You (and I) have a right to get the help we need!
So today, I gacked and hacked and gurgled my way through 2 Masses and 2 rehearsals. Sure, I missed just a few notes biuit was pretty good considering that over the years I have learned to gack and hack while playing and avoid doing that during the sermon or readings. But wonderful things happened. There is this fantastic mature woman in the parish who does quiet, gentle and caring things. After she went to communion she dropped by the organ and handed me a much needed cough drop. Nice. Then Mass at 11 was a Youth Mass and time for the praise band aka Mustard Seeds. For the first time in a year and a half, they were an ensemble, a group, a community. They had this amazing intuitive sense of the music and each other. I was tired and sick and all I wanted to do was go home.
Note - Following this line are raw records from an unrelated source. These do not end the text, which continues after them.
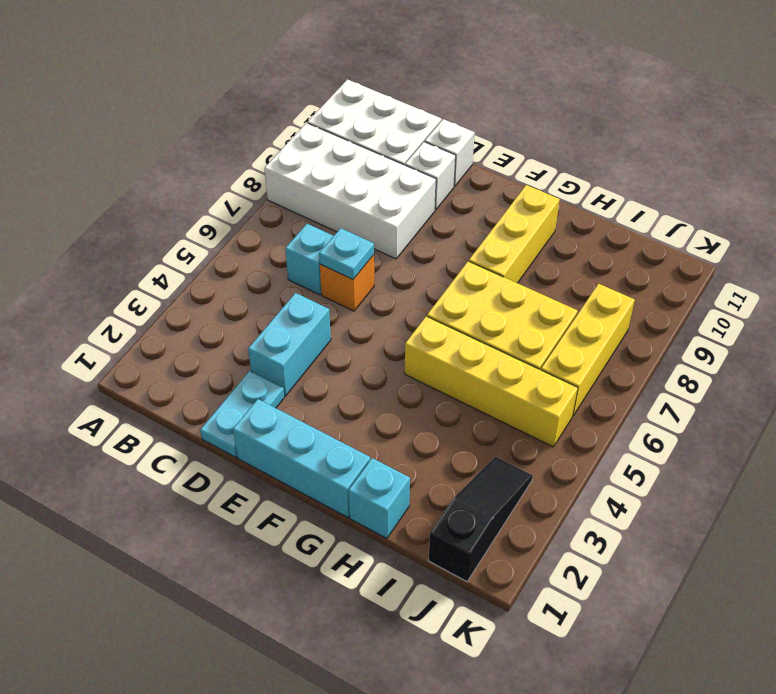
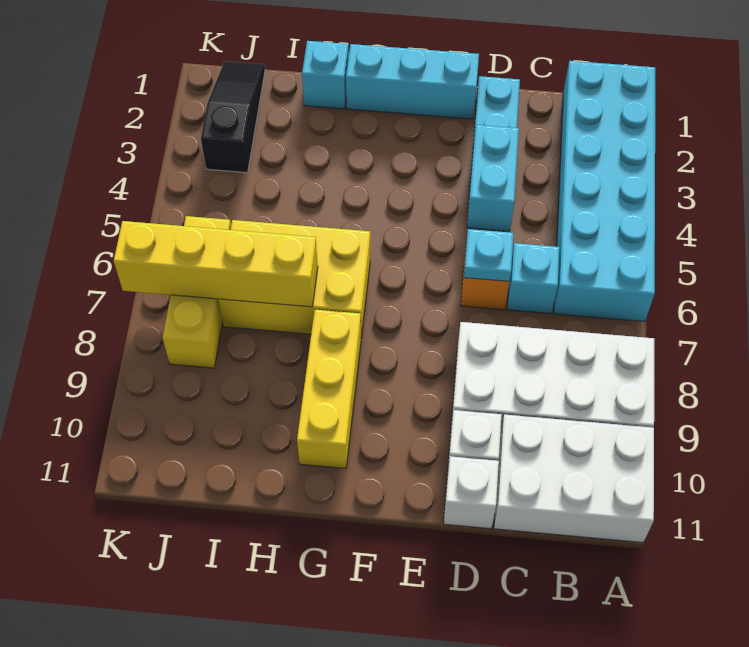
none -> cyan brick A1:B6 level 1
yellow brick G5:J5 level 1 -> yellow brick H7:K7 level 2
black slope J1:J3 level 1 top 1 -> black slope J1:J3 level 1 top 3

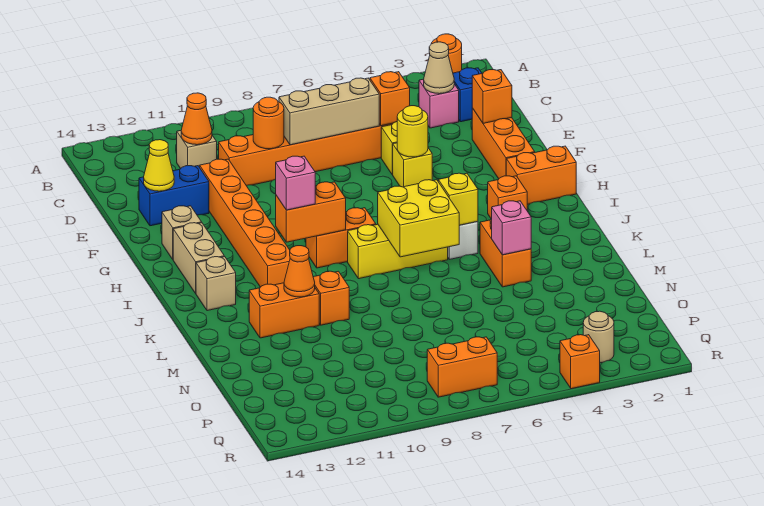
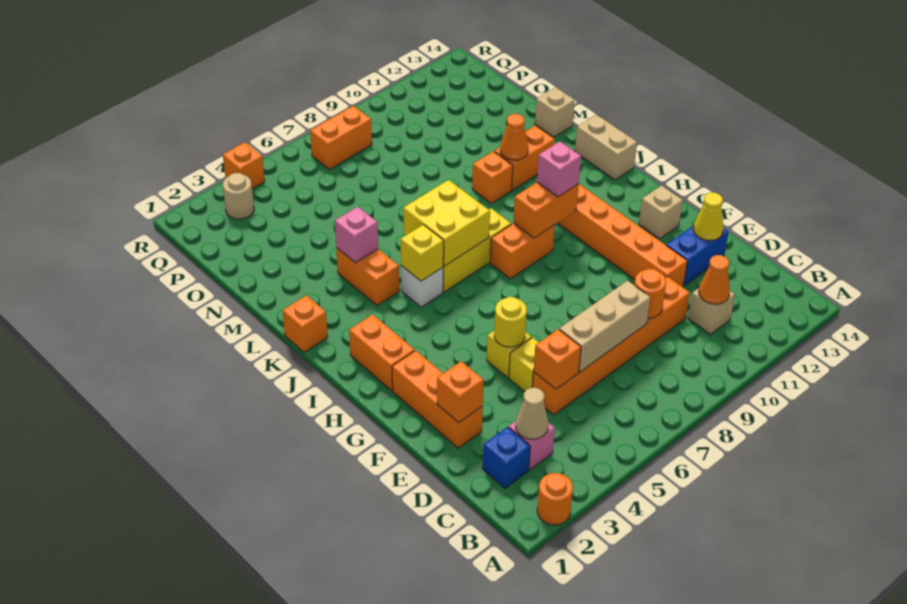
orange brick H1:H2 level 1 -> orange brick H2:I2 level 1
tan brick H13:I13 level 1 -> tan brick J14:K14 level 1
orange brick I3 level 1 -> orange brick K1 level 1
tan brick J13 level 1 -> tan brick M14 level 1

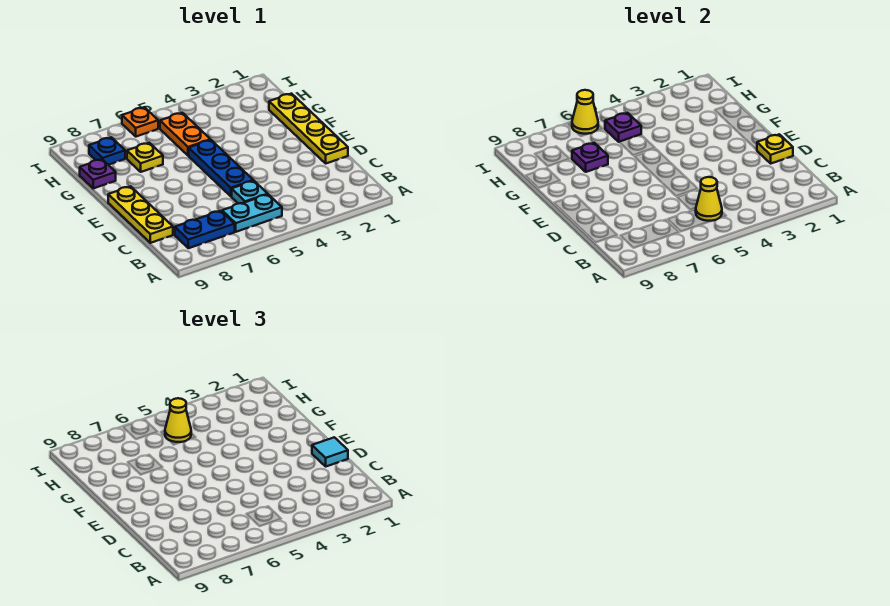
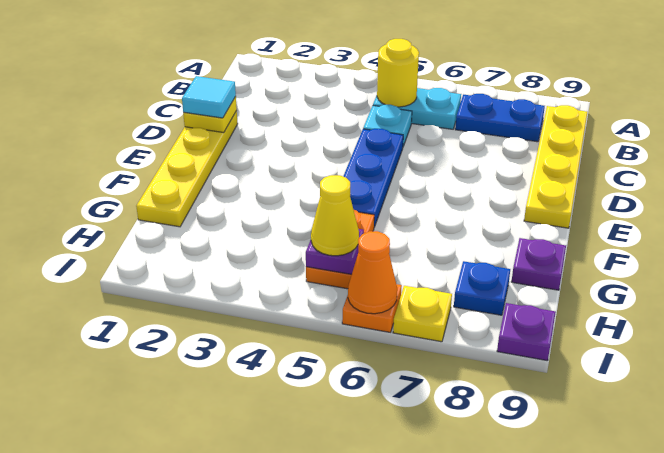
yellow cone B5 level 2 -> yellow round brick B5 level 2
yellow plate C9:E9 level 1 -> yellow plate B9:E9 level 1
yellow plate G7 level 1 -> yellow plate I7 level 1
purple plate G7 level 2 -> purple plate I9 level 1
yellow cone I6 level 2 -> orange cone I6 level 2

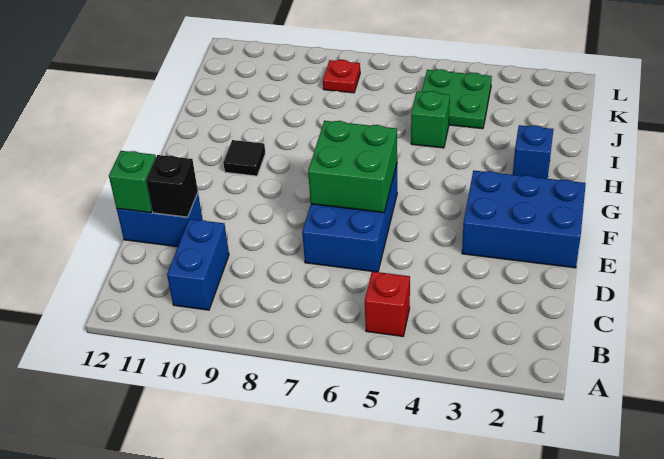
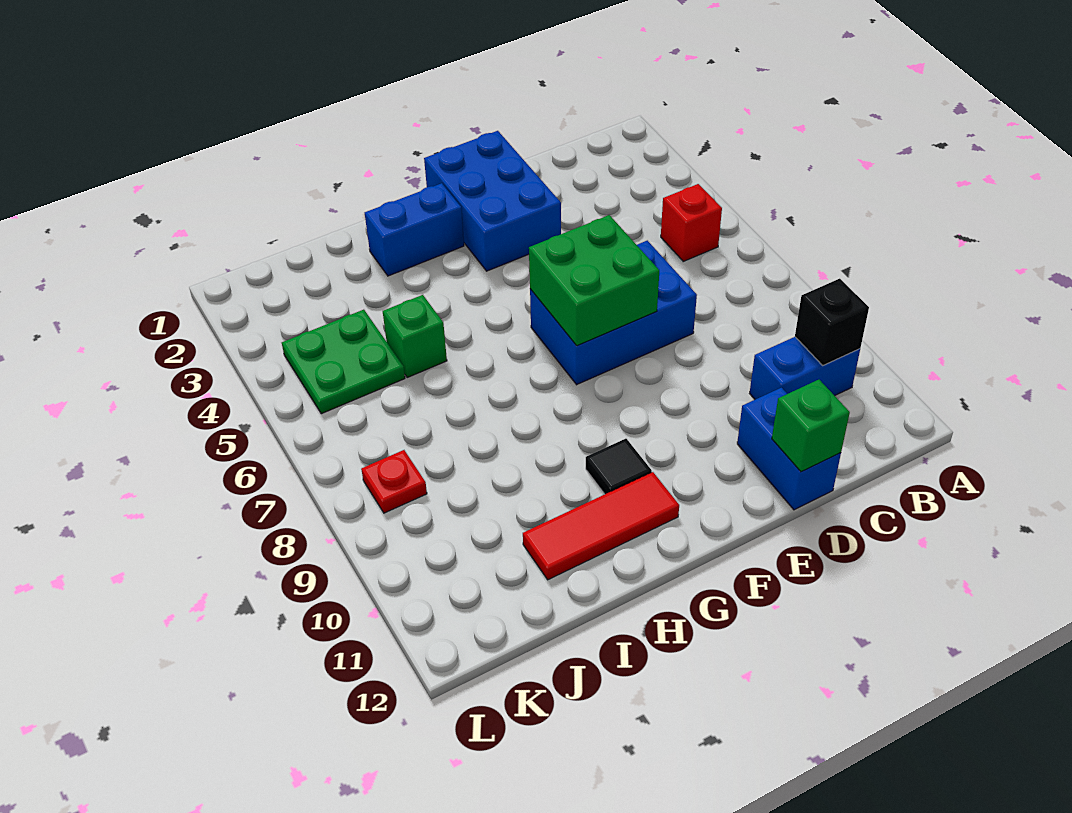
black brick D11 level 2 -> black brick B10 level 2
none -> red tile G11:I11 level 1
blue brick H2 level 1 -> blue brick G2:H2 level 1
But those of us with chronic illness have learned that we work, sick or not. We have learned that you may feel bad, but that staying home does not fix it, so you go on. And that is what I did. An hour into rehearsal I was thinking about how to end it. But the youth were so attentive that I continued. They did amazing things. They did hard things musically that I would never have dreamed they could do. They didn’t know these things were hard so they did them. I didn’t know that living with chronic illness was hard so I did it. You can too.

Christmas is coming. I already got the biggest presents. I got to see kids do more than they knew they could do. Kids who wanted to kill each other (hormonal girls and the subject of another post) put their differences aside and declared themselves BFF. Peace on earth and good will toward one another can happen. We simply need to open our eyes to what is important.